Perché esiste una continuità sui dazi USA tra le presidenze Biden e Trump: i dati, le medie contro i principali Paesi UE (Italia compresa) e cosa aspettarsi

DAZI DI TRUMP “IMPAZZITI”? IN REALTÀ C’È CONTINUITÀ CON LA PRESIDENZA BIDEN: IL GRAFICO

Con la guerra dei dazi cominciata questa notte da Trump l’impressione è che di colpo gli Stati Uniti si siano svegliati con procedure aggressive e improvvise contro l’UE, la Cina e tutti gli altri partner commerciali colpiti dalla tariffe annunciate nella notte americana. Ebbene, non è esattamente così e non per un mero discorso di partigianeria o ideologica politica, ma per un semplice dato numerico: i dazi c’erano prima e dopo Trump, ci sono stati con le presidenze Dem e GOP e rappresentano uno strumento – certo, particolarmente odioso per l’economia liberale e internazionale – a disposizione degli Stati e delle economiche nazionali.



La somma di dazi reciproci e dazi “generali” annunciata ieri dalla Presidenza Trump in realtà si inserisce in un’ottica di reazione dello “Zio Sam” alla crisi interna dell’economia produttiva, con radici che affondano ben più lontano dell’ascesa di Donald Trump. Un grafico in particolare emerso nei giornali USA questa notte lo fa ben comprendere, mettendo in evidenza la media ponderata che nel 2022 vedeva tariffe imposte dagli Stati Uniti d’America contro alcuni dei principali partner europei.



In particolare, con Francia, Spagna, Italia e Regno Unito, i dazi nel secondo anno della Presidenza Biden erano superiori (in media ponderata) con l’America che aveva un disavanzo favorevole nei loro confronti, a dispetto della condizione invece di svantaggio a livello generale di 4 delle più importanti economie europee.
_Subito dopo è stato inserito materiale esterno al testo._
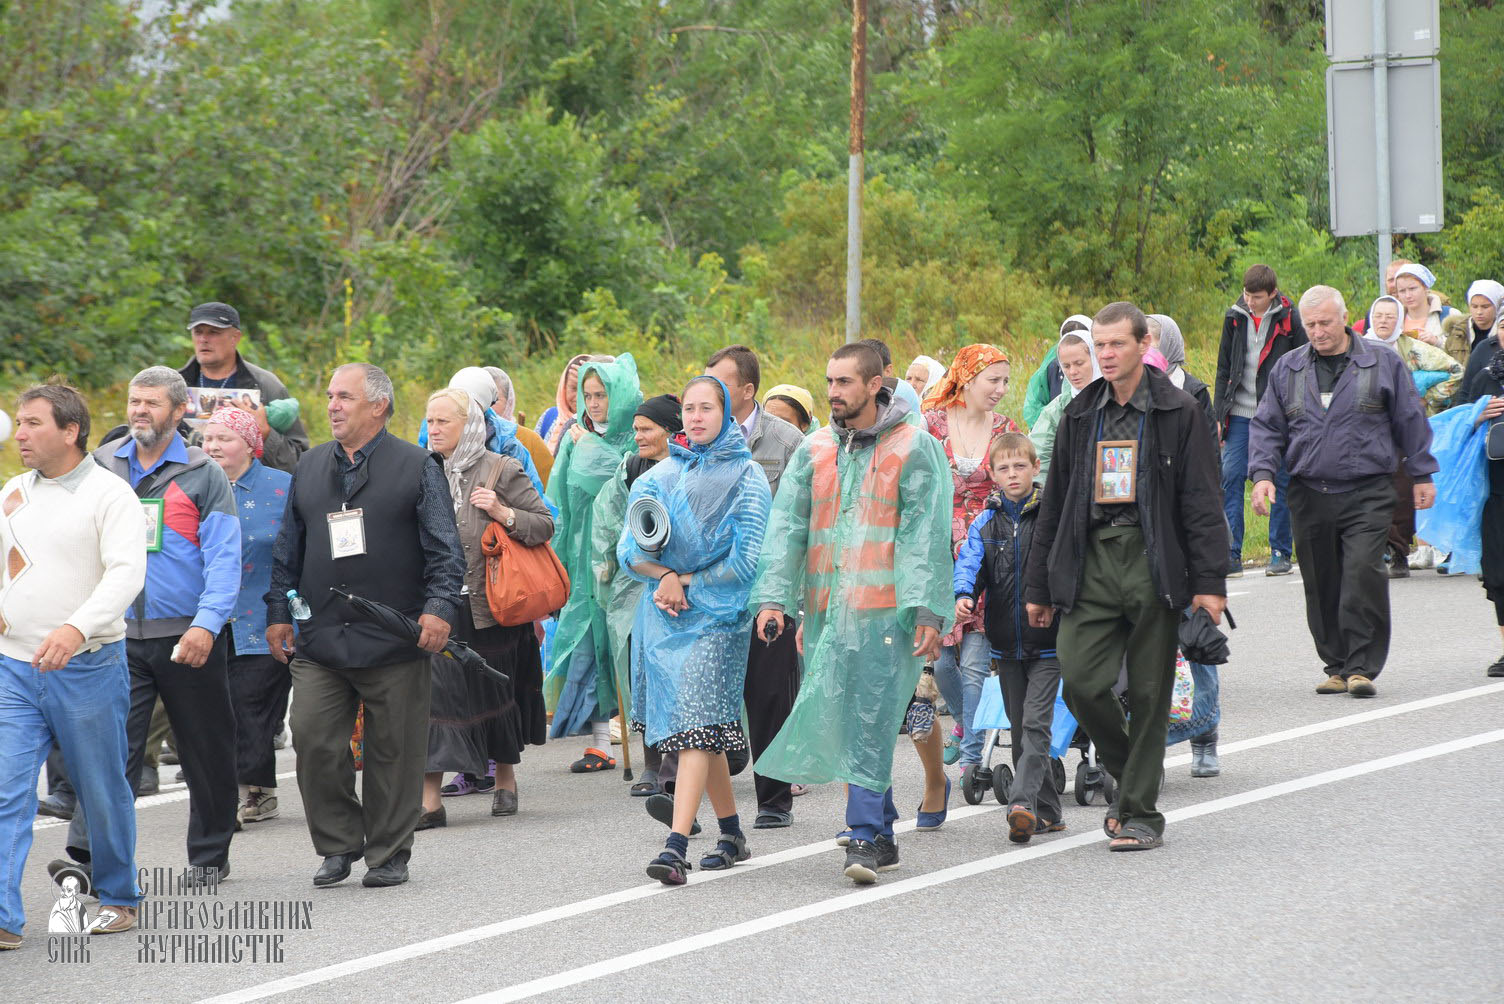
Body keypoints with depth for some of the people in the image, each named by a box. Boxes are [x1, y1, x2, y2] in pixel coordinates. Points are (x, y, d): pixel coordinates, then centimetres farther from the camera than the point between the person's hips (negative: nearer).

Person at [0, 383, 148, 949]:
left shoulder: (109, 494, -7)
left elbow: (127, 573, -19)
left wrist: (76, 628, -32)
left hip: (87, 666, -5)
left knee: (103, 791, 7)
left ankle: (118, 897, 26)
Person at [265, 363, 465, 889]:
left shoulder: (417, 467, 2)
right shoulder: (310, 467, 14)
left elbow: (445, 550, -2)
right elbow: (288, 550, 20)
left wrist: (440, 608, -15)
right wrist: (278, 612, 15)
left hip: (394, 645, -3)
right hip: (319, 642, 3)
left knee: (393, 752, 2)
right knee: (314, 742, -5)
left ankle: (388, 855, 13)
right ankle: (338, 845, 9)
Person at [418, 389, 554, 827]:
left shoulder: (502, 471, -3)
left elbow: (545, 525, -3)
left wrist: (504, 515, -19)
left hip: (489, 605, -2)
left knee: (495, 691, 10)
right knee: (431, 694, -9)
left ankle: (505, 780, 32)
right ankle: (428, 799, -12)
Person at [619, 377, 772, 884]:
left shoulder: (745, 477, -2)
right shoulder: (661, 475, 12)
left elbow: (746, 560, -8)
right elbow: (630, 550, 7)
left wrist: (685, 582, -8)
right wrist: (664, 575, -12)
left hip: (717, 615, -5)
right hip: (664, 615, 5)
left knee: (696, 726, -15)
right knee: (704, 728, 11)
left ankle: (676, 846, -25)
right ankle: (732, 834, 22)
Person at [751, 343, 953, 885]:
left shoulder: (914, 449, -1)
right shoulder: (814, 451, 12)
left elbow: (927, 535, -5)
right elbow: (787, 526, 7)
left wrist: (928, 611, -13)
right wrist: (773, 597, -5)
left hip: (886, 611, -5)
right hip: (827, 611, 5)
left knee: (872, 723, -10)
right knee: (837, 720, 7)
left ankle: (866, 837, -10)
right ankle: (882, 831, 19)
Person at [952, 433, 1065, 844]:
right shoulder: (986, 523, 7)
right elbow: (970, 562, -6)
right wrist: (963, 595, -26)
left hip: (1047, 642, -4)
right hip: (1007, 645, 4)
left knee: (1035, 724, -14)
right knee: (1021, 729, 9)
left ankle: (1022, 802, -22)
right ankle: (1047, 812, 17)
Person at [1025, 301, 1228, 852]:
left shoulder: (1177, 412, 1)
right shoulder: (1081, 415, 13)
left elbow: (1201, 501, -2)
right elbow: (1054, 502, 17)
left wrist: (1209, 580, -9)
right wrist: (1038, 585, 14)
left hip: (1152, 561, -3)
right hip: (1091, 561, 3)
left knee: (1148, 693, 0)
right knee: (1081, 680, -9)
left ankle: (1140, 812, 8)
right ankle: (1131, 776, 15)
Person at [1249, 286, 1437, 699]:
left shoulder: (1383, 364, 4)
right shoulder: (1287, 370, 10)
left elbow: (1410, 421, 10)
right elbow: (1267, 427, 12)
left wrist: (1421, 475, 10)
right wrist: (1262, 474, -3)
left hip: (1367, 495, -3)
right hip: (1309, 494, 3)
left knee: (1363, 575, -16)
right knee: (1321, 586, 4)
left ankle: (1362, 667, -11)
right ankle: (1337, 666, 15)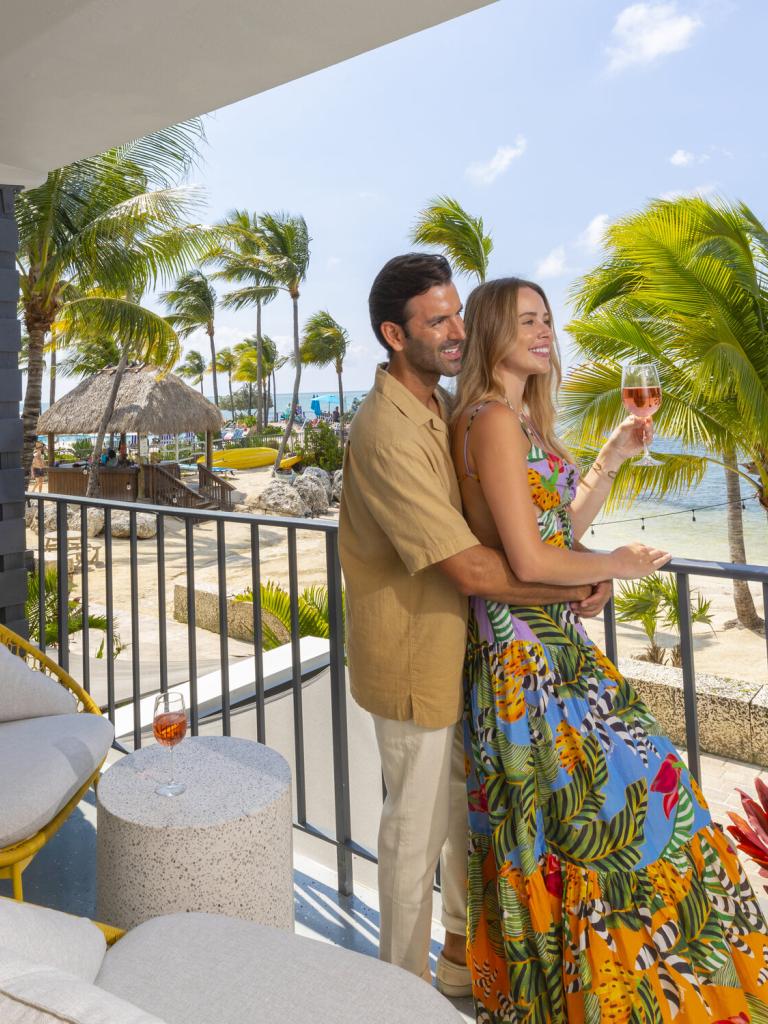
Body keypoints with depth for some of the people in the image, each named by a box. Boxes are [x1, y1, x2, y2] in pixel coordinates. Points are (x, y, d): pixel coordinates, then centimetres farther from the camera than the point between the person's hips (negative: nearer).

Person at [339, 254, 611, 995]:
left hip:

Questo non dimostra certo che l’impatto che avranno i dazi di Trump sarà ridotto e “passeggero”, ma significa che rientra in un percorso di continuità che già con la precedente Presidenza era impostato per ampliare l’economia produttiva interna americana, recuperando il fortissimo deficit pubblico che sconta ogni anno lo Stato americano.



Osservando i recenti dati di Assolombarda emessi a febbraio dopo i primi alert sui dazi reciproci che stava preparando l’amministrazione Trump, anche solo a livello italiano vi erano filiere che avevano uno svantaggio netto già sotto Biden con i prodotti esportati, ma al contempo altre aree (come la gomma-plastica, i trasporti, l’agroalimentare e la farmaceutica) negli ultimi anni hanno avuto un favore pendente nella bilancia commerciale con gli USA: sono dunque queste le filiere che ora rischiano maggiormente, ma non per un improvviso “impazzimento” americano, bensì per come si era strutturato il rapporto import-export negli ultimi anni sull’asse Roma-Washington.

IL DEBITO PUBBLICO E LA DUPLICE RISPOSTA (OPPOSTA) DI BIDEN E TRUMP

Tra pandemia COVID, guerre e inflazione, la Presidenza Biden ha aumentato in maniera vertiginosa il debito pubblico nazionale: se è vero che le politiche della FED, la potenza del dollaro globale e gli investimenti dell’economia USA hanno sicuramente mantenuto uno standard da superpotenza anche superiore alla Cina in questi anni, il rischio fortissimo di far saltare il “banco” nei prossimi anni se dovesse ancora aumentare il deficit è altamente preoccupante per la Casa Bianca.

Vi è dunque una sorta di continuità anche in questo tra Biden e Trump nel trovare soluzioni per poter rientrare di tale debito: i Dem hanno puntato maggiormente sui sussidi, mentre la politica economica del tycoon si fonda soprattutto sui dazi, come abbiamo iniziato a vedere questa notte. Il problema è che recenti studi dimostrano come la politica dei sussidi per poter stimolare introiti e produttività maggiori non ha reso del tutto, rendendo sul lungo termine potenzialmente più facile l’economia degli Stati Uniti.

I tagli ai fondi pubblici, la politica sui dazi anche più aggressiva del suo predecessore e il progetto di una crescita doppia del debito sono i punti di forza dell’amministrazione Trump che però ora passeranno al vaglio della storia (e dei bilanci) dei prossimi 4 anni. Per almeno due decenni gli Stati Uniti sono stati il leader globale per la domanda internazionale, accumulando ben più ampi deficit esterni e impoverendo le attività produttive interne: delocalizzazione e importazioni hanno portato sicuramente il successo della superpotenza economica che oggi sono gli USA, ma dal punto di vista fiscale e produttivo l’America ha prestato il fianco rischiando nei prossimi anni di scoprisi come un “gigante dai piedi d’argilla”.